Die Wut auf die Staatschefin wächst, die Polizei geht mit Tränengas gegen Anti-Rousseff-Demonstranten vor. Und über ihr schwebt ein Amtsenthebungsverfahren.
São Paolo.Freitagfrüh rückten die Räumkommandos an. Mit Wasserwerfern und Tränengas vertrieb São Paulos Polizei Demonstranten, die so lange auf der Avenida Paulista zelten wollten, bis Präsidentin Dilma Rousseff ihr Amt abgibt. Das geht aber nicht: Für Freitagabend haben Rousseff-Anhänger die Hochhausschlucht gebucht. Sie wollen für Ex-Präsident Luiz Inácio Lula marschieren. Ein Richter hatte die Entscheidung der Präsidentin, ihren Vorgänger zum Kabinettschef zu machen, wegen Korruptionsermittlungen gegen Lula abgelehnt.
Brasilien, lange Musterland für entspanntes Miteinander, ist gespalten und nervös. Während die Wirtschaft in die schlimmste Rezession seit einem Jahrhundert rutscht, will ein Teil der Bevölkerung, konfrontiert mit immer neuen Details aus dem Schmiergeldschema um den Staatskonzern Petrobras, die Präsidentin abtreten und die Verantwortlichen, bis hin zu Lula, verhaftet sehen. Aber vor allem Brasilianer, die im vergangenen Jahrzehnt der Armut entrinnen konnten, verteidigen die Führer der Regierungspartei PT und sehen sowohl hinter den Ermittlungen der Petrobras-Richter als auch im Impeachment-Verfahren gegen Rousseff Putschpläne.
Vizepräsident will an die Macht
Am Donnerstag formierte sich im Kongress jener Ausschuss aus 66 Abgeordneten, der in fünfzehn Sitzungstagen die Situation einschätzen soll. Das Untersuchungsergebnis soll dem Plenum vorgelegt werden. Sollten zwei Drittel der Abgeordneten befinden, Rousseff habe im Wahljahr 2014 die Staatsfinanzen frisiert, wäre Rousseff ihr Amt für 180 Tage los. Dann muss der Senat entscheiden. Zwischenzeitlich würde ihr Vize, Michel Temer, regieren. Er käme an die Macht, wenn Rousseff ganz abgesetzt würde.

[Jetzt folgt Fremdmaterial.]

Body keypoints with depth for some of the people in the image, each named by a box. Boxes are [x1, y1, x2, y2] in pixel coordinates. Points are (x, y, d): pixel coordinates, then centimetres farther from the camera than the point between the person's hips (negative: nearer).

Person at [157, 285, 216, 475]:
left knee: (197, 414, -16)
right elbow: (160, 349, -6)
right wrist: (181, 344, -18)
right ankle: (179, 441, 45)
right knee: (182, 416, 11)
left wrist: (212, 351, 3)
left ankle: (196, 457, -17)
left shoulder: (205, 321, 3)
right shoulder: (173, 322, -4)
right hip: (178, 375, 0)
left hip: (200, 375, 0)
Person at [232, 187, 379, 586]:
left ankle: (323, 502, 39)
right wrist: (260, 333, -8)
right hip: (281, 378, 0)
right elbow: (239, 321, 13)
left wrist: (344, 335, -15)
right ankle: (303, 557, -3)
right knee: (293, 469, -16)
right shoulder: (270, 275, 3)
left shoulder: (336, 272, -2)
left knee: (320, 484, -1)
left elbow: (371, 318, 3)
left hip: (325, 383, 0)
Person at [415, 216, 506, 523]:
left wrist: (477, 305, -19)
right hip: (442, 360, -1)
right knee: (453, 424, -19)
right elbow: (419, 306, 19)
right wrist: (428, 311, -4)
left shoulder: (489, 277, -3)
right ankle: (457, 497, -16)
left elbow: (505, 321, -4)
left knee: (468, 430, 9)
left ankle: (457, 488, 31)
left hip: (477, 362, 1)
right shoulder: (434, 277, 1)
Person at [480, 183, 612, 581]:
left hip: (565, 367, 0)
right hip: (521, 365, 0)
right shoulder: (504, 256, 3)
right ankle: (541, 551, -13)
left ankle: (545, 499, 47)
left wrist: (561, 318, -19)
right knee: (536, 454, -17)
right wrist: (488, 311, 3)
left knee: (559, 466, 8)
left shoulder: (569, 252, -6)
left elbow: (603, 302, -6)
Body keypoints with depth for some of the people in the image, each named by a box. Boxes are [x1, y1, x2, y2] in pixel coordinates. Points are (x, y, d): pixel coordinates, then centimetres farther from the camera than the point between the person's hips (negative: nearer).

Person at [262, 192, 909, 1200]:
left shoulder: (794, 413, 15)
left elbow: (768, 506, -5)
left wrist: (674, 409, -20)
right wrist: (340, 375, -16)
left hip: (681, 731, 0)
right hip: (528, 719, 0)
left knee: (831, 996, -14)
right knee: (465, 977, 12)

Noch vor Weihnachten sah es so aus, als könnte Rousseff den GAU vermeiden. Aber jetzt bröselt ihre Rückendeckung. Lula, den der Richterspruch vorerst sein Ministeramt kostete, wurde von Rousseff in die Regierung geholt, um – mit seinem Verhandlungsgeschick und seinen Kontakten – der Präsidentin das notwendige Drittel zu sichern. Doch nun, nach der Publikation eines belastenden Telefonats zwischen den beiden sowie Lulas Suspendierung, steht Rousseff da wie der König ohne Kleider. Allen war aufgefallen, dass Temer Lulas Angelobung geschwänzt hatte. Er ist Chef der größten Koalitionspartei PMDB. Diese Partei, belastet durch die Petrobras-Affäre, beschloss, ihre Koalitionspolitik zu überdenken. Ende März wird das Präsidium tagen. Möglich, dass dort die Daumen sinken und Rousseff ihre Mehrheit verliert – ehe die Amtsenthebung ihren Höhepunkt erreicht hat. Rousseff will nicht freiwillig gehen.
Längst kursieren Gerüchte, Temer wolle mit der sozialdemokratischen Opposition eine große Koalition schmieden, um die Wirtschaft voranzubringen und das Land zu einen. Die Finanzmärkte feierten in der Vorwoche jeden Rückschlag für Rousseff mit Gewinnen.